Domingo E, Angel J, Alvarez A, Anivarro I, Soler-Soler J
Hospital General Vall d'Hebron, Universitat Autonoma Bellaterra, Barcelona, Spain.
Cathet Cardiovasc Diagn. 1987 Nov-Dec;13(6):381-90. doi: 10.1002/ccd.1810130604.

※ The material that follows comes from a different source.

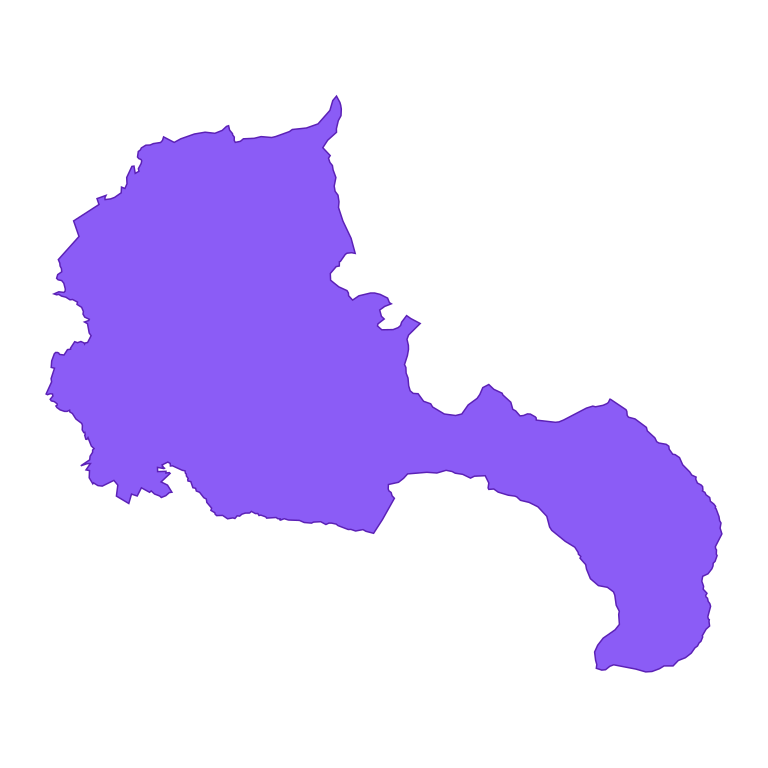 Deda, Mures, Romania
{"feature_id": "2599482B19753328402783", "entity_name": "Deda", "entity_type": "district", "adm_level": 2, "iso_a3": "ROU", "parent_name": "Romania", "parent_adm1": "Mures", "projection": "equal_earth", "projection_center": [24.914, 46.951], "detail": "fine", "context": "isolated", "style": "filled", "palette": "violet", "viewbox_px": 768, "rotation_deg": 0, "n_neighbors": 0, "source": "geoboundaries", "source_scale": "gbopen_adm2", "svg_char_len": 6029}
<svg xmlns="http://www.w3.org/2000/svg" viewBox="0 0 768 768"><path d="M605.6,669.7L609.8,666.3L613.7,664.8L635.9,669.1L645.7,671.9L652.0,671.5L659.5,668.7L664.1,665.9L673.1,665.9L678.3,660.5L685.4,657.7L691.3,653.1L694.9,647.9L697.5,646.0L699.1,642.9L700.9,641.4L702.7,637.0L702.3,635.7L706.1,629.2L709.6,626.0L709.0,621.5L709.3,619.6L708.4,619.1L707.8,616.8L710.6,606.3L709.8,603.6L708.2,601.4L707.5,598.2L706.0,596.9L705.7,595.4L707.0,593.3L703.2,589.2L703.6,586.3L701.8,581.2L702.7,576.3L708.0,573.8L711.9,568.8L713.0,566.0L713.2,563.2L715.1,561.3L717.1,555.6L716.3,554.1L716.5,549.9L715.6,548.5L715.4,546.6L721.9,533.9L720.1,528.1L721.0,523.0L719.6,520.6L719.0,516.6L716.1,508.8L715.3,508.1L715.6,506.4L713.8,504.0L710.4,501.3L709.7,497.5L706.0,494.8L704.9,492.4L702.4,490.9L702.9,490.0L702.6,486.6L701.3,485.1L697.4,483.0L695.7,479.1L696.1,477.1L691.8,475.1L689.7,471.9L682.7,464.8L679.5,457.6L675.1,454.6L672.7,454.2L669.2,449.2L668.8,446.2L666.2,444.3L658.9,443.0L656.7,441.7L654.9,437.9L647.3,430.9L646.4,427.4L635.0,418.9L628.5,417.2L627.2,415.4L626.8,411.3L626.0,409.7L610.5,399.3L609.9,399.2L608.4,402.4L607.1,403.5L603.1,405.3L595.5,406.8L592.8,406.1L586.4,408.1L563.6,420.0L559.0,421.9L555.4,422.3L536.3,420.1L536.1,417.8L535.3,416.9L530.4,414.1L527.4,413.9L523.5,415.5L520.0,415.9L515.7,410.9L512.8,409.3L510.8,402.2L502.9,395.0L502.1,393.2L493.8,389.3L488.8,384.5L482.8,387.6L479.8,394.5L477.1,398.4L468.2,404.9L461.8,414.0L455.6,415.5L444.3,414.0L432.6,407.0L430.7,403.8L423.6,401.3L418.1,393.7L413.2,393.4L410.2,390.8L408.7,385.9L408.0,378.0L406.1,373.1L405.9,367.5L404.5,364.6L407.4,355.6L408.5,349.4L408.4,345.4L407.0,339.3L408.6,335.0L420.2,323.5L410.9,318.6L406.6,315.6L401.6,322.2L400.6,325.5L398.2,327.6L393.1,329.6L381.8,329.8L377.5,326.0L377.9,323.9L384.2,319.0L381.4,316.3L379.7,310.0L384.7,306.4L391.3,303.8L389.4,302.6L387.6,298.1L380.2,294.4L374.6,293.0L370.6,293.0L358.9,295.8L352.6,300.1L348.6,295.7L348.4,293.0L347.0,290.6L338.7,286.8L330.6,280.2L330.3,273.5L336.2,266.6L339.3,266.0L339.4,261.7L340.4,261.4L345.3,254.4L347.0,253.2L351.6,252.7L355.2,253.4L351.1,238.3L342.9,221.0L338.5,207.5L339.0,201.8L338.0,195.2L335.1,191.3L334.2,186.1L335.9,177.5L333.1,169.9L332.4,165.5L329.9,162.4L328.5,158.2L330.2,155.6L322.8,147.7L327.7,140.2L336.5,132.3L336.4,128.7L338.3,120.7L341.0,115.7L341.3,109.1L340.7,105.2L339.9,102.4L336.5,96.1L332.8,100.5L329.9,110.4L318.0,123.9L306.4,128.0L292.3,129.5L289.4,131.6L275.5,136.6L271.7,137.5L261.1,136.6L254.2,138.3L243.4,138.8L240.4,141.3L235.3,142.4L234.2,140.4L234.3,137.1L232.6,134.8L232.5,133.6L229.6,130.1L228.6,125.7L226.5,126.4L222.2,130.4L214.9,133.3L205.1,132.2L194.4,134.0L180.8,138.8L174.2,142.4L163.6,136.9L162.5,140.4L160.6,142.5L153.3,143.6L150.2,145.0L145.8,145.2L141.4,147.9L140.3,150.0L138.3,151.5L137.5,157.0L138.8,158.6L141.0,159.5L141.7,160.8L141.2,163.4L138.4,168.7L138.9,171.3L135.2,173.4L134.0,166.1L131.9,166.4L126.7,177.5L127.0,183.8L124.9,188.5L121.5,187.1L121.2,192.8L114.6,197.4L110.6,198.9L105.1,199.6L104.9,197.7L106.0,195.4L97.0,198.6L99.0,204.5L73.6,220.9L79.0,236.5L58.3,259.6L59.8,263.1L60.1,266.0L61.4,268.5L61.7,271.8L57.7,274.6L56.6,278.3L58.1,279.8L61.7,280.6L63.8,283.2L65.3,289.0L65.1,291.2L63.9,292.4L58.8,291.8L54.0,293.9L56.6,294.8L58.8,294.4L61.5,296.1L65.9,297.2L70.0,299.8L72.6,299.5L77.5,302.1L77.0,304.4L81.6,307.3L83.4,311.5L83.0,314.1L84.7,317.1L89.3,319.3L88.7,320.5L84.5,322.0L87.5,323.7L89.2,333.0L91.1,335.7L87.6,342.5L85.0,343.0L84.6,344.0L84.0,342.9L80.9,341.5L77.5,342.7L74.7,341.7L70.6,348.0L70.6,349.2L67.5,349.6L64.0,355.0L59.5,354.4L58.7,353.0L57.5,352.5L55.6,352.5L54.3,353.8L51.7,360.9L51.2,367.4L54.5,368.2L51.1,378.6L51.6,381.9L46.1,394.0L47.5,394.7L50.3,393.7L52.5,394.0L52.9,396.0L50.2,399.3L51.3,400.9L54.3,401.6L57.1,403.8L57.3,405.0L55.9,406.0L57.0,407.6L60.1,409.9L64.6,411.4L67.1,411.4L69.6,410.2L69.8,411.9L72.4,413.5L75.9,419.0L81.7,423.4L82.4,425.4L82.2,429.9L83.8,432.6L84.8,432.3L85.2,434.7L84.7,435.2L85.8,439.2L86.9,439.4L88.0,437.6L91.3,446.0L94.1,448.6L92.6,450.0L92.6,452.3L90.1,456.2L89.7,459.8L80.8,465.8L87.1,463.7L90.4,463.6L86.0,469.9L89.5,470.6L89.2,477.8L92.8,483.8L93.4,482.8L97.9,485.6L102.3,486.1L113.9,480.4L117.8,485.1L116.4,496.1L128.8,503.5L131.5,494.1L137.2,496.0L141.4,487.8L149.6,492.3L151.2,490.9L154.5,494.0L159.7,496.0L161.3,497.5L165.8,495.7L169.3,492.6L171.9,492.2L167.5,485.1L161.1,481.9L170.1,473.4L169.3,472.6L165.9,473.0L166.0,471.3L157.6,471.6L157.5,467.4L163.9,468.6L164.5,468.2L162.6,466.8L163.0,466.6L162.1,464.9L167.8,462.1L170.2,463.4L170.4,466.0L172.5,465.8L182.3,470.3L185.0,470.8L185.4,473.2L186.3,474.1L186.4,476.0L188.2,478.5L187.7,479.6L188.0,481.0L190.8,481.6L192.9,487.7L195.6,488.3L196.3,491.0L199.6,492.3L203.8,497.7L206.3,499.0L206.8,502.4L211.6,508.1L210.9,510.4L214.8,512.7L215.1,514.1L216.6,515.6L222.6,515.4L227.6,518.8L232.9,517.9L234.9,518.5L237.2,515.8L239.7,516.1L241.9,514.2L245.2,513.1L249.6,513.0L251.4,511.4L255.4,513.6L257.8,513.5L259.0,515.5L260.8,515.1L265.8,516.9L266.6,518.1L276.1,517.5L277.8,518.7L280.2,518.9L279.9,519.8L280.6,520.1L284.2,518.7L288.4,520.0L299.4,520.4L304.2,522.5L311.6,523.1L313.5,522.1L320.7,521.7L325.9,524.5L328.9,523.1L331.5,523.1L336.2,524.1L338.0,525.6L348.2,529.5L350.9,529.4L355.6,531.0L363.0,529.6L365.9,531.3L373.6,533.3L382.5,519.5L394.4,498.3L392.1,495.8L391.1,492.5L388.9,490.8L388.2,489.0L388.4,484.5L398.5,482.3L403.6,478.3L407.6,473.9L426.8,472.3L436.9,473.0L446.1,470.3L452.1,471.5L455.2,473.2L462.6,474.3L470.5,478.1L474.4,476.2L485.2,475.7L488.8,483.0L488.1,487.9L488.8,489.4L493.8,489.0L498.1,492.1L508.2,495.2L514.8,496.1L516.8,496.9L520.4,500.3L529.1,502.4L537.9,506.8L546.8,516.3L549.6,527.0L551.7,530.3L565.3,541.4L574.8,547.2L578.2,552.5L578.4,554.2L580.8,556.4L580.0,558.2L585.7,564.6L586.5,569.1L590.4,578.7L598.4,585.6L607.4,587.3L613.5,591.9L614.8,595.2L616.2,605.2L619.3,611.3L618.7,614.5L619.4,624.4L615.1,629.8L603.2,638.1L597.7,645.2L594.6,652.0L595.6,660.3L596.8,664.5L596.3,668.3L601.8,670.1L605.6,669.7Z" fill="#8b5cf6" stroke="#5b21b6" stroke-width="1.5"/></svg>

To analyze the behavior of aortic valve gradient (AVG) after ventricular extrasystole (VE), we studied 36 pure valvular aortic stenoses (AS) free of coronary artery disease and obstructive hypertrophic cardiomyopathy, in whom basal (B) (74 +/- 32 mm Hg) and catheter-induced post-VE (110 +/- 50 mm Hg) AVG were obtained. In all 26 cases with valve area less than 0.70 cm2, the post-VE AVG was greater than or equal to 70 mm Hg. In 19 cases AVG after two or more consecutive VE were also obtained. Maximal post-VE AVG was obtained after multiple VE (19 cases) and/or after one VE causing a post-VE pause equal or longer than 1.7 basal cardiac cycles (post-VE RR greater than or equal to 1.7 B RR) (9 cases). Basal and postsingle VE AVG, up to a post-VE RR greater than or equal to 1.7 B RR, were a linear function of previous RR (r greater than or equal to 0.90), regression line slope increasing with AS severity (P = .05). Inotropic state measured by PEP/LVET only increased after multiple VE, P less than .01. AVG after multiple VE was independent of post-VE RR. Thus, 1) post-VE potentiation of AVG may be seen with fixed valvular AS without obstructive cardiomyopathy; 2) post-VE AVG is a function of compensatory pause after single VE and of increased inotropism after multiple VE; 3) analysis of maximal post-VE AVG generated as described is reliable and useful for assessing AS severity (post-VE AVG greater than or equal to 70 mm Hg meaning an aortic valve area less than 0.70 cm2) and may supplement valve area calculations.
为分析室性期前收缩(VE)后主动脉瓣压差(AVG)的变化情况,我们研究了36例无冠状动脉疾病及梗阻性肥厚型心肌病的单纯瓣膜性主动脉狭窄(AS)患者,记录了其基础状态(B)下(74±32mmHg)及导管诱发VE后的AVG(110±50mmHg)。在所有26例瓣膜面积小于0.70cm²的患者中,VE后AVG大于或等于70mmHg。在19例患者中还记录了连续两次或更多次VE后的AVG。多次VE后(19例)和/或一次VE后出现VE后间歇等于或长于1.7个基础心动周期(VE后RR大于或等于1.7B RR)(9例)时可获得最大VE后AVG。基础状态及单次VE后AVG,直至VE后RR大于或等于1.7B RR,均与前RR呈线性关系(r大于或等于0.90),回归线斜率随AS严重程度增加(P = 0.05)。仅在多次VE后,通过PEP/LVET测量的心肌收缩状态增加,P<0.01。多次VE后的AVG与VE后RR无关。因此,1)在无梗阻性心肌病的固定瓣膜性AS患者中可出现VE后AVG增强;2)VE后AVG是单次VE后代偿间歇及多次VE后心肌收缩力增强的函数;3)按上述方法产生的最大VE后AVG分析对于评估AS严重程度可靠且有用(VE后AVG大于或等于70mmHg意味着主动脉瓣面积小于0.70cm²),可补充瓣膜面积计算。